● **PROVIDED INFORMATION**
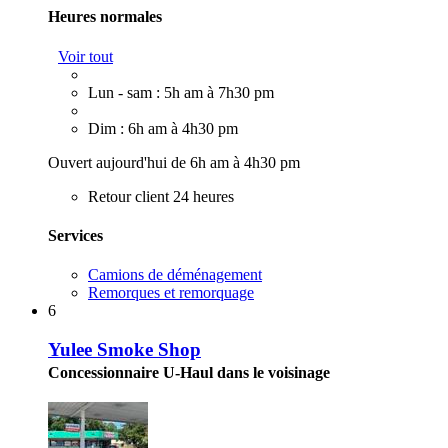
Heures normales
Voir tout
Lun - sam : 5h am à 7h30 pm
Dim : 6h am à 4h30 pm
Ouvert aujourd'hui de 6h am à 4h30 pm
Retour client 24 heures
Services
Camions de déménagement
Remorques et remorquage
6
Yulee Smoke Shop
Concessionnaire U-Haul dans le voisinage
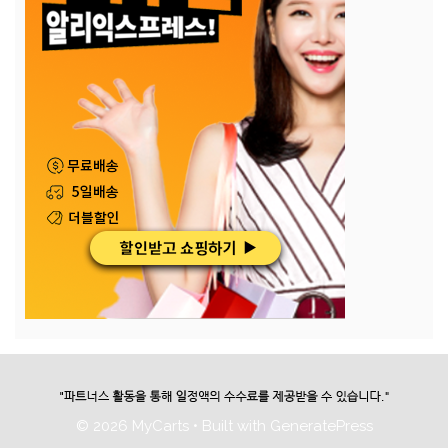
© 2026 MyCarts
• Built with
GeneratePress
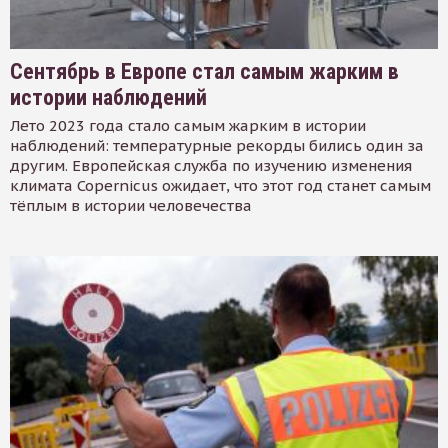
Сентябрь в Европе стал самым жарким в
истории наблюдений
Лето 2023 года стало самым жарким в истории
наблюдений: температурные рекорды бились один за
другим. Европейская служба по изучению изменения
климата Copernicus ожидает, что этот год станет самым
тёплым в истории человечества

● **TASK BRIEF**
Repeat every entry exactly. Do not include the pictures.

● **EXPECTED ANSWER**
Heures normales
Voir tout
Lun - sam : 5h am à 7h30 pm
Dim : 6h am à 4h30 pm
Ouvert aujourd'hui de 6h am à 4h30 pm
Retour client 24 heures
Services
Camions de déménagement
Remorques et remorquage
6
Yulee Smoke Shop
Concessionnaire U-Haul dans le voisinage
© 2026 MyCarts
• Built with
GeneratePress
Сентябрь в Европе стал самым жарким в
истории наблюдений
Лето 2023 года стало самым жарким в истории
наблюдений: температурные рекорды бились один за
другим. Европейская служба по изучению изменения
климата Copernicus ожидает, что этот год станет самым
тёплым в истории человечества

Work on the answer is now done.